Apologies if I'm making an extremely trivial mistake! Essentially, I have a tokenized, downloaded document (which I tokenized the normal way using NLTK, i.e. tokens = word_tokenize(f.read())
, meaning tokens
is a list). I want to add start and end tokens to the start and end of each line. I also have a dictionary vocab
which does what it sounds like (stores each word in the document).
The two things I have tried are:
for line in tokens:
line.insert(0,'<start>')
line.insert(len(line)-1,'<end>')
vocab['<start>']+=1
vocab['<end>']+=1
and:
for line in tokens:
line=['<start>']+line+['<end>']
vocab['<start>']+=1
vocab['<end>']+=1
If I use the .insert() method, I get AttributeError: 'str' object has no attribute 'insert'
. If I try to concatenate the start/end tokens to every line in the tokens list, I get TypeError: can only concatenate list (not "str") to list.

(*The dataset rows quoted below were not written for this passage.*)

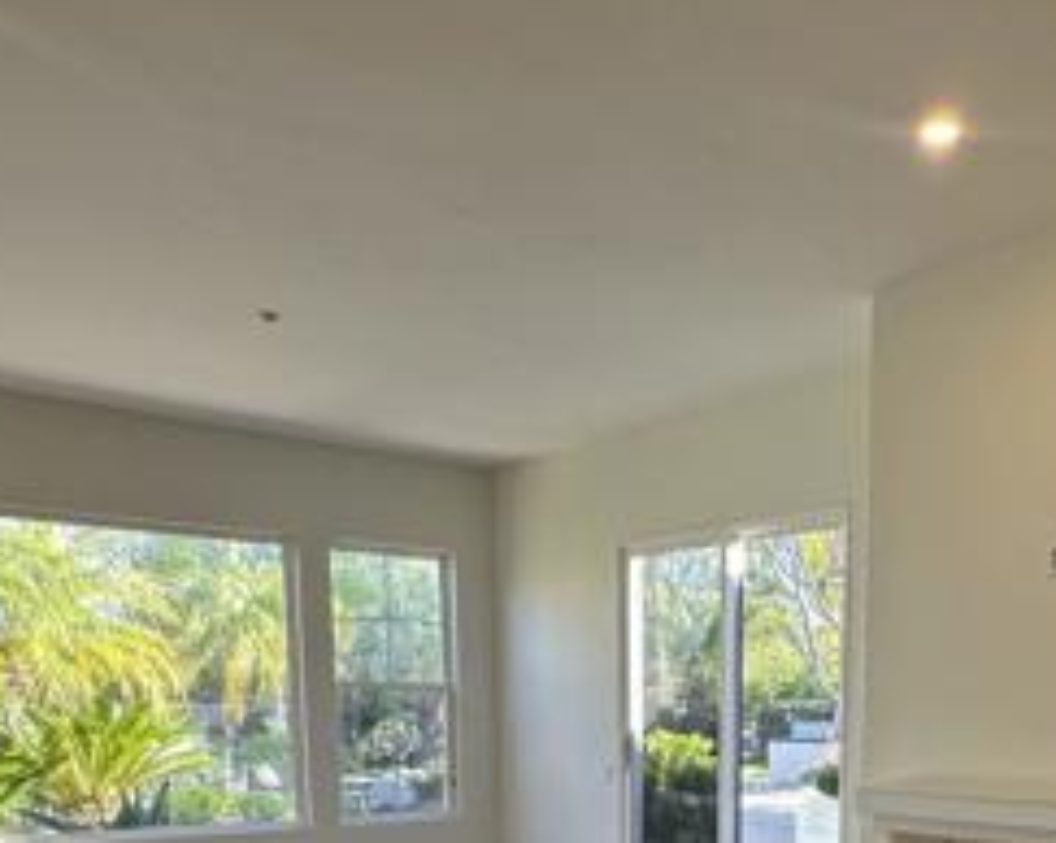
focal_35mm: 36
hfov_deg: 49.5
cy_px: 860
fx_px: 1124
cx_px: 700
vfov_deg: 36.5
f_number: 2.2
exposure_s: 1/120
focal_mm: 2.22
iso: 80
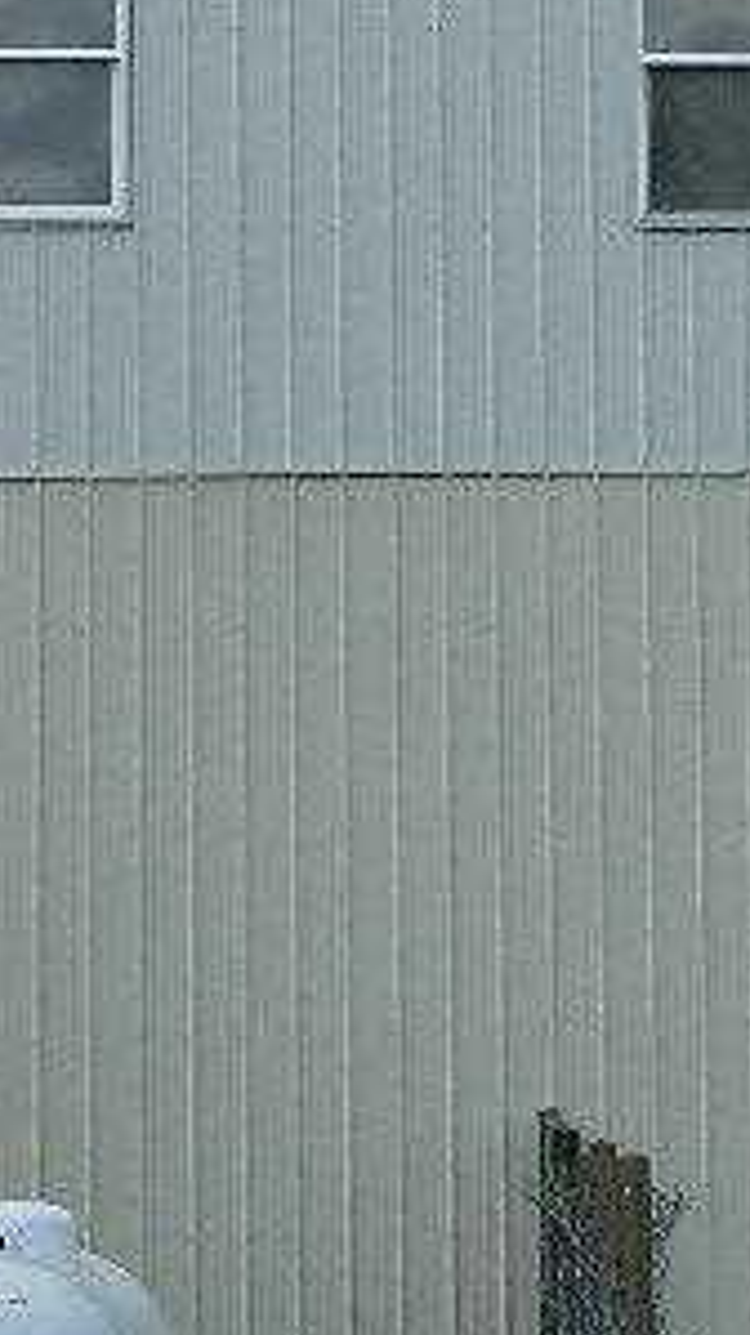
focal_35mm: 153
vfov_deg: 14.1
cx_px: 1174
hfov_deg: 7.8
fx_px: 5414
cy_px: 643
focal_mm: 7.3
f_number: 3.5
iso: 80
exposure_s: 1/800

Not really sure how to fix this so I'd appreciate any help :)
Try this.
for i in range(len(tokens)):
tokens[i] = '<start>' + tokens[i] + '<end>'
vocab['<start>']+=1
vocab['<end>']+=1
basically what this does is to loop through each line and add start and end token to each line. Using range(len(tokens)), you can directly change element's value in tokens.